▶ _Task_
Pick out every line of the listing below that contains the string "label", and copy each of those lines. Case counts.
------ Source data ------
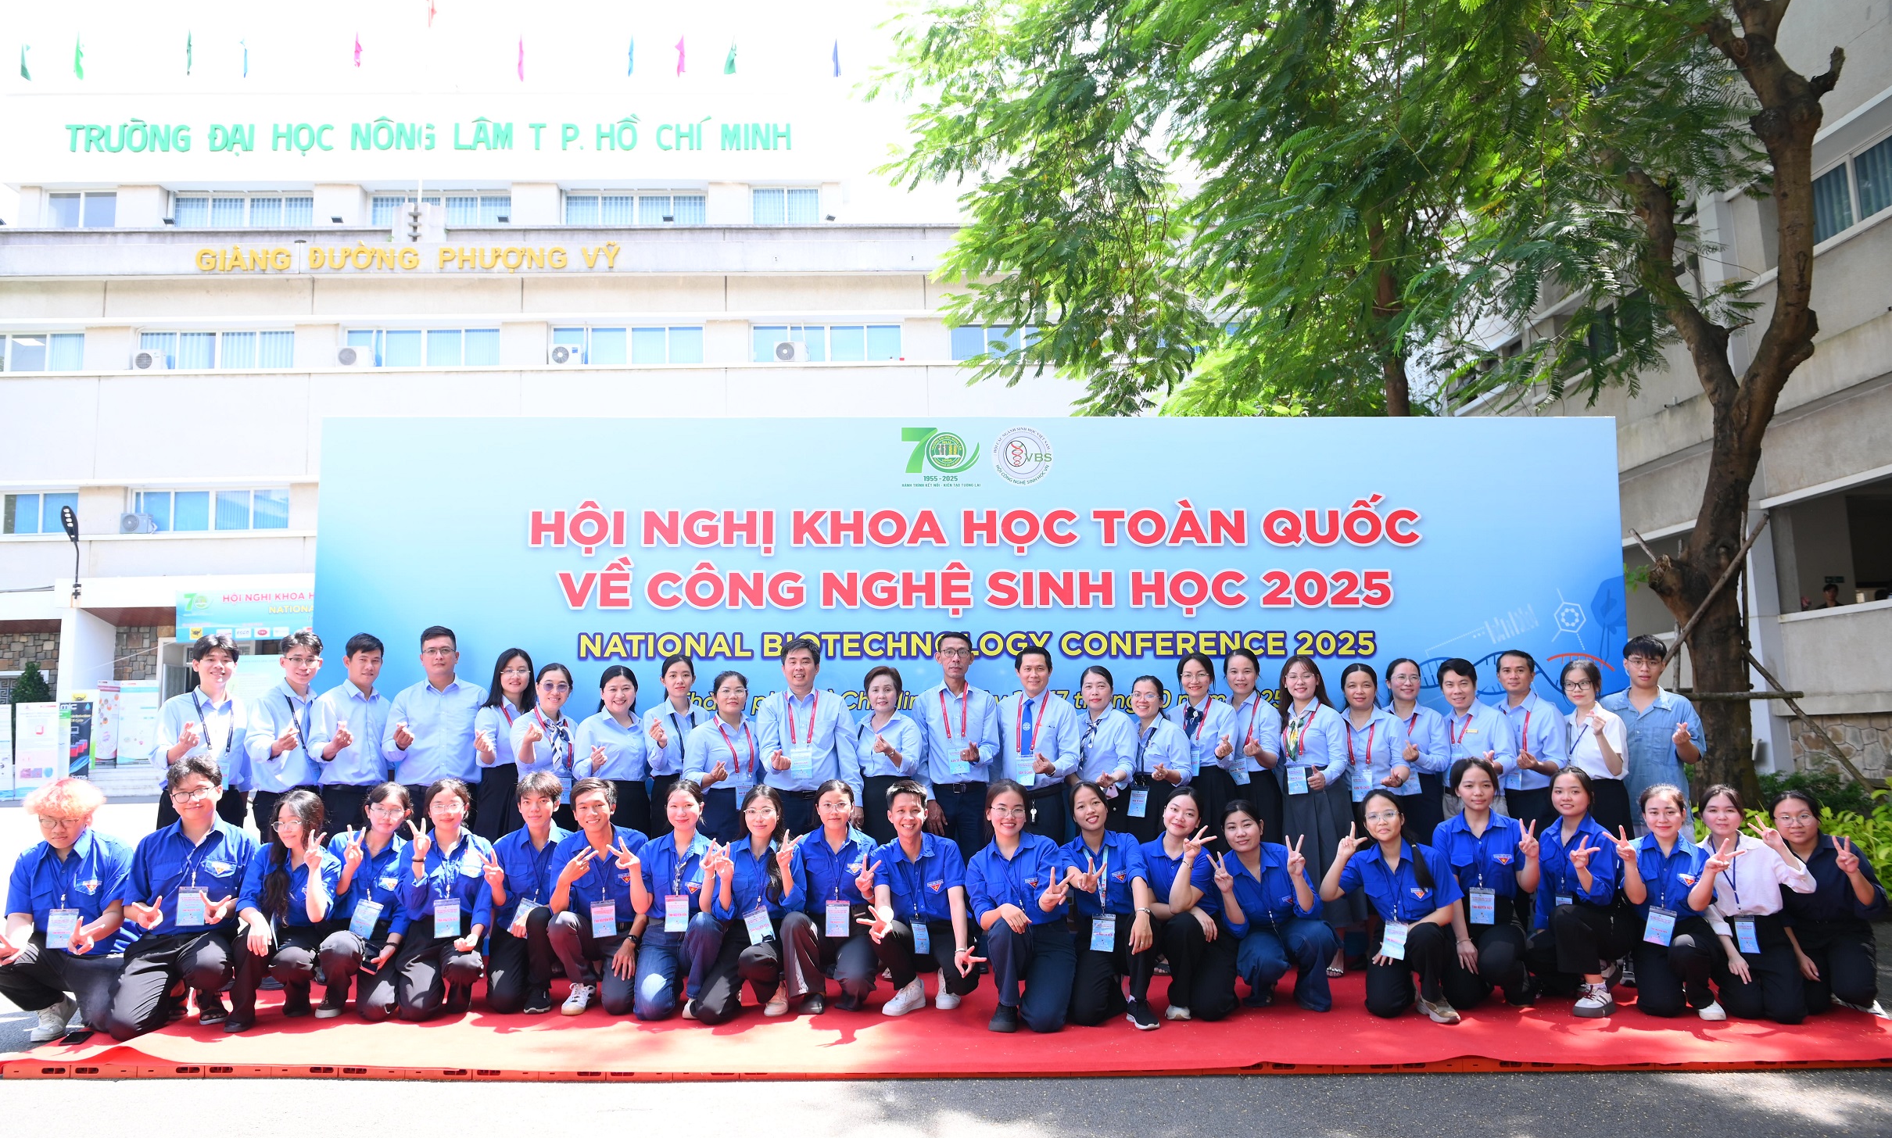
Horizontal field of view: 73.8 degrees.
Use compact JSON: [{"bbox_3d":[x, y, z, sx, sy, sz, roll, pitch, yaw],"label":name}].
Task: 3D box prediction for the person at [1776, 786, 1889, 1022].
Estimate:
------
------ Source data ------
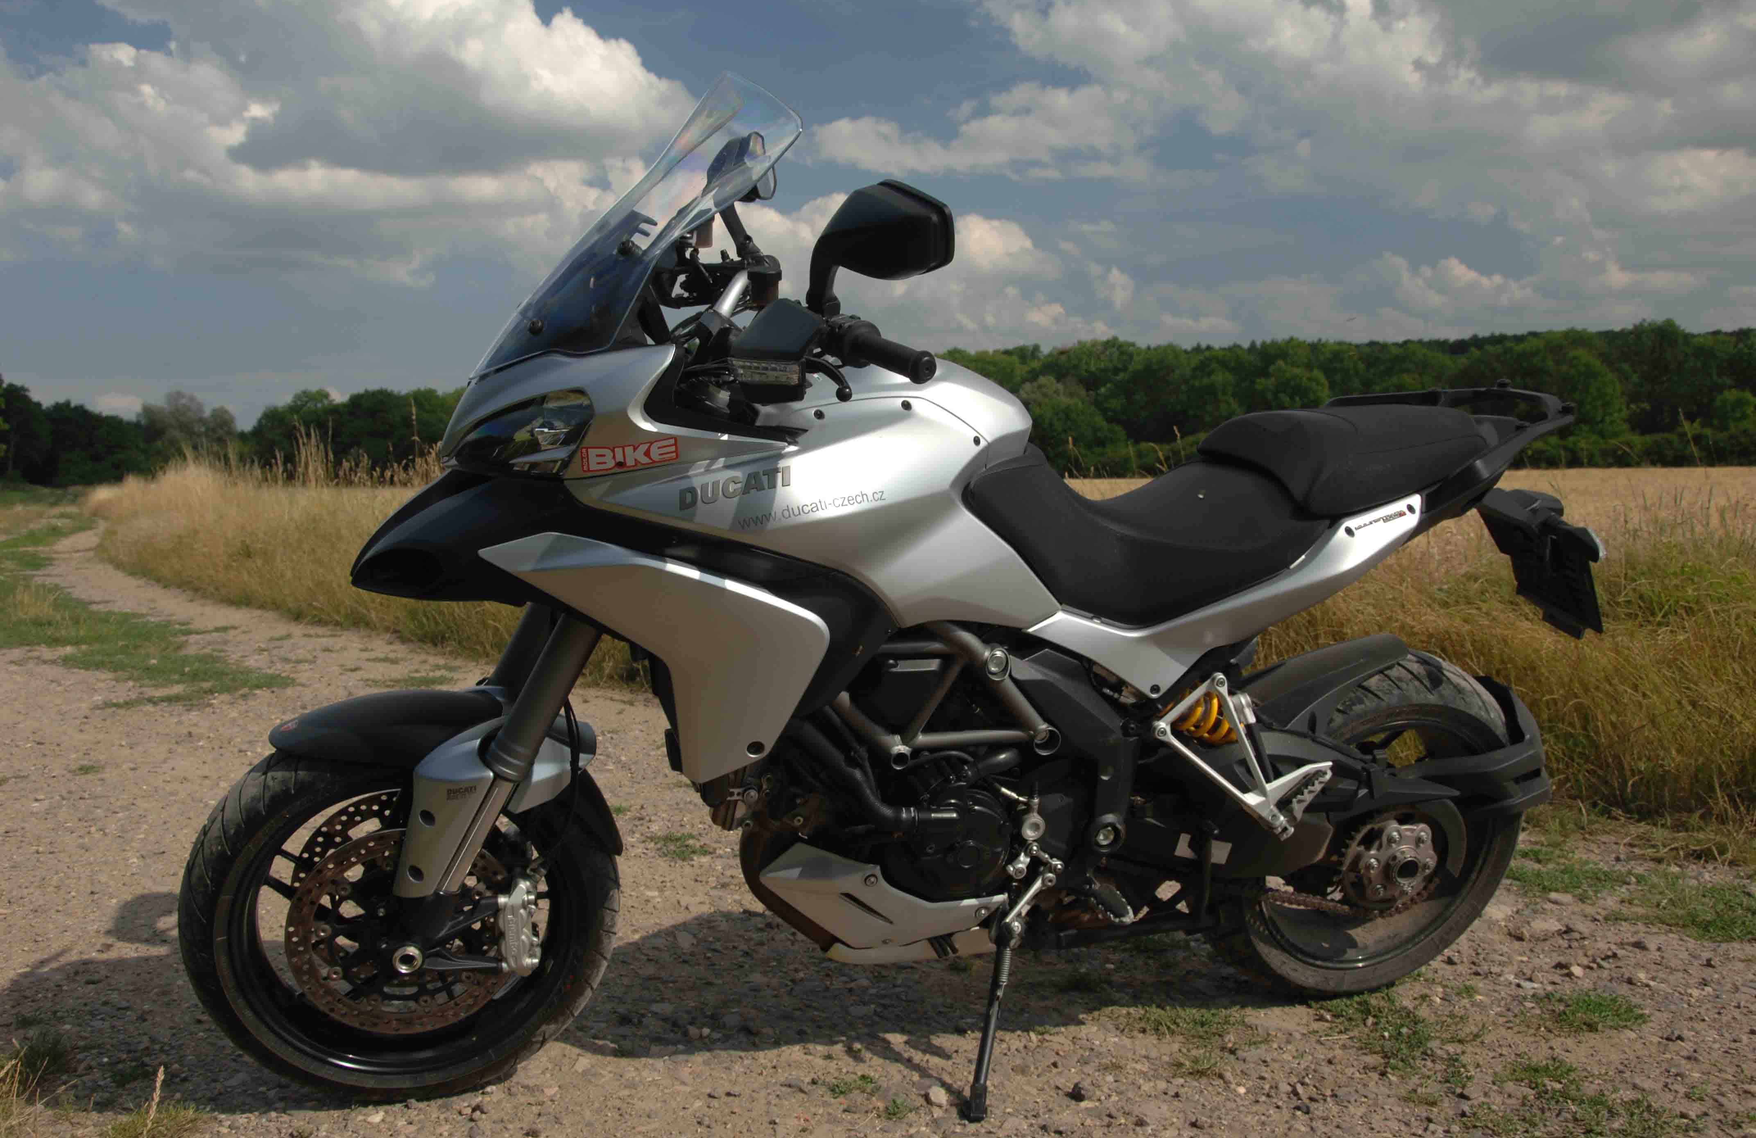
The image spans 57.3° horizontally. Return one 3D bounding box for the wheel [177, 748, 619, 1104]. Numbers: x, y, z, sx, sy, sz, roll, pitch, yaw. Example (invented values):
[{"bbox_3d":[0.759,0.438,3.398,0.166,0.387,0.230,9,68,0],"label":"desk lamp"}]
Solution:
------
▶ _The answer_
Use compact JSON: [{"bbox_3d":[x, y, z, sx, sy, sz, roll, pitch, yaw],"label":name}].
[{"bbox_3d":[0.759,0.438,3.398,0.166,0.387,0.230,9,68,0],"label":"desk lamp"}]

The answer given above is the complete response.